Teach the Dog Another Way to React
Certain training techniques could also break your dog’s habit of barking and establish a new one instead. For example, if your dog is in the habit of barking at knocks, you can teach them to go to their bed instead of tossing a treat on their mat every time someone knocks. There are many other substitute habits too. For example, instead of barking when it gets excited on walks, you can teach the dog to come to you.
Exercise the Dog
Finally, the one thing that would definitely stop dog barking for good is exercise. As we’ve mentioned, if your dog is barking because of excess energy, the easiest way to get them to stop is to give them plenty of exercises. Now, “plenty” is obviously a loaded term. After all, some breeds do require more exercise than others, and there are always exceptions for every rule. So don’t be surprised if your Basset Hound develops a need for exercise and your terrier decides to sit one out.

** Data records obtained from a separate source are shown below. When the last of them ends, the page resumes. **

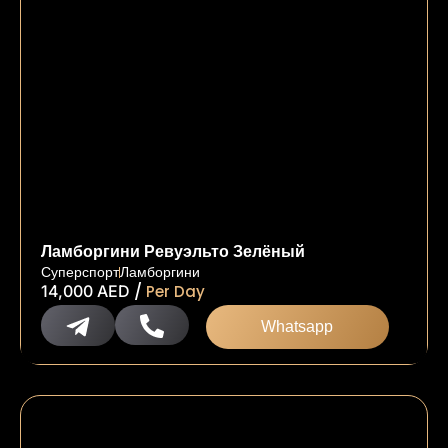
Ламборгини Ревуэльто Зелёный
Суперспорт
Ламборгини
/
14,000
AED
Per Day
Whatsapp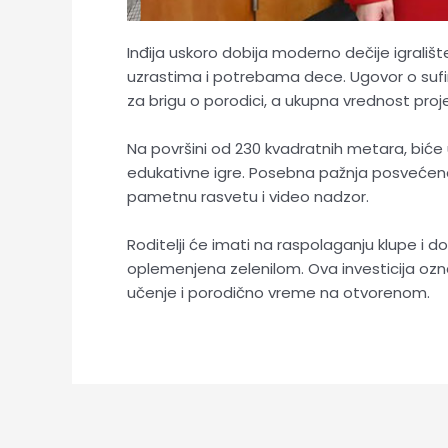
Inđija uskoro dobija moderno dečije igralište
uzrastima i potrebama dece. Ugovor o sufin
za brigu o porodici, a ukupna vrednost proje
Na površini od 230 kvadratnih metara, biće 
edukativne igre. Posebna pažnja posvećena
pametnu rasvetu i video nadzor.
Roditelji će imati na raspolaganju klupe i do
oplemenjena zelenilom. Ova investicija ozn
učenje i porodično vreme na otvorenom.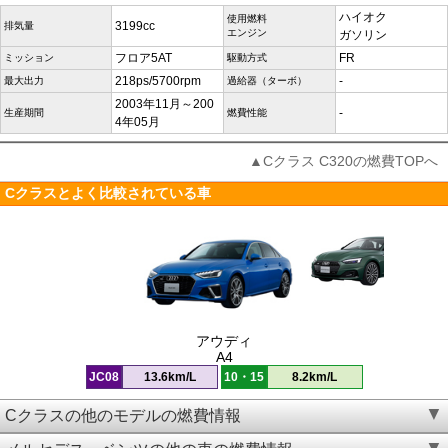
ハイオク
使用燃料
3199cc
排気量
エンジン
ガソリン
フロア5AT
FR
ミッション
駆動方式
218ps/5700rpm
-
最大出力
過給器（ターボ）
2003年11月～200
-
生産期間
燃費性能
4年05月
▲Cクラス C320の燃費TOPへ
Cクラスとよく比較されている車
アウディ
A4
JC08
13.6km/L
10・15
8.2km/L
Cクラスの他のモデルの燃費情報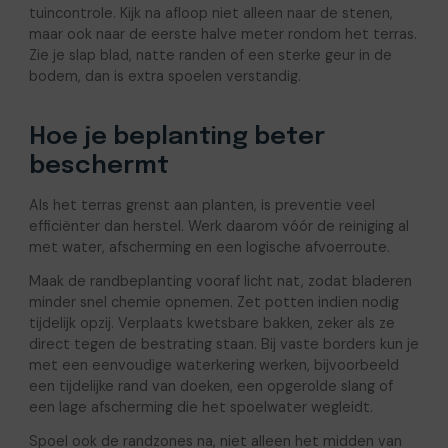
tuincontrole. Kijk na afloop niet alleen naar de stenen,
maar ook naar de eerste halve meter rondom het terras.
Zie je slap blad, natte randen of een sterke geur in de
bodem, dan is extra spoelen verstandig.
Hoe je beplanting beter
beschermt
Als het terras grenst aan planten, is preventie veel
efficiënter dan herstel. Werk daarom vóór de reiniging al
met water, afscherming en een logische afvoerroute.
Maak de randbeplanting vooraf licht nat, zodat bladeren
minder snel chemie opnemen. Zet potten indien nodig
tijdelijk opzij. Verplaats kwetsbare bakken, zeker als ze
direct tegen de bestrating staan. Bij vaste borders kun je
met een eenvoudige waterkering werken, bijvoorbeeld
een tijdelijke rand van doeken, een opgerolde slang of
een lage afscherming die het spoelwater wegleidt.
Spoel ook de randzones na, niet alleen het midden van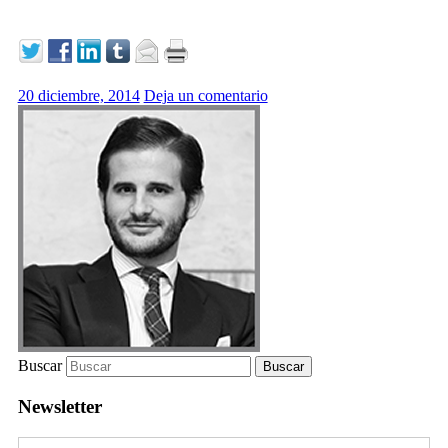
20 diciembre, 2014
Deja un comentario
Buscar
Newsletter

Naturally, when we suggest bark-control products, we don’t mean for dog owners to put shock collars on their pups. These are not only cruel but also unnecessary, with so many better options out there. For example, vibration collars are a similar concept, although they don’t hurt the dog. Instead, they work by diverting the dog’s attention to the vibrating sensation at their neck every time they bark.
There are many solutions that might stop dog barking, whether temporarily or permanently. Admittedly, the temporary fixes are much easier to implement than time-consuming training. Still, the training does has its advantages. Namely, it changes the dog’s behavior and can make them less afraid of certain stressors overall. Ultimately, deciding for an approach will be up to each individual dog owner.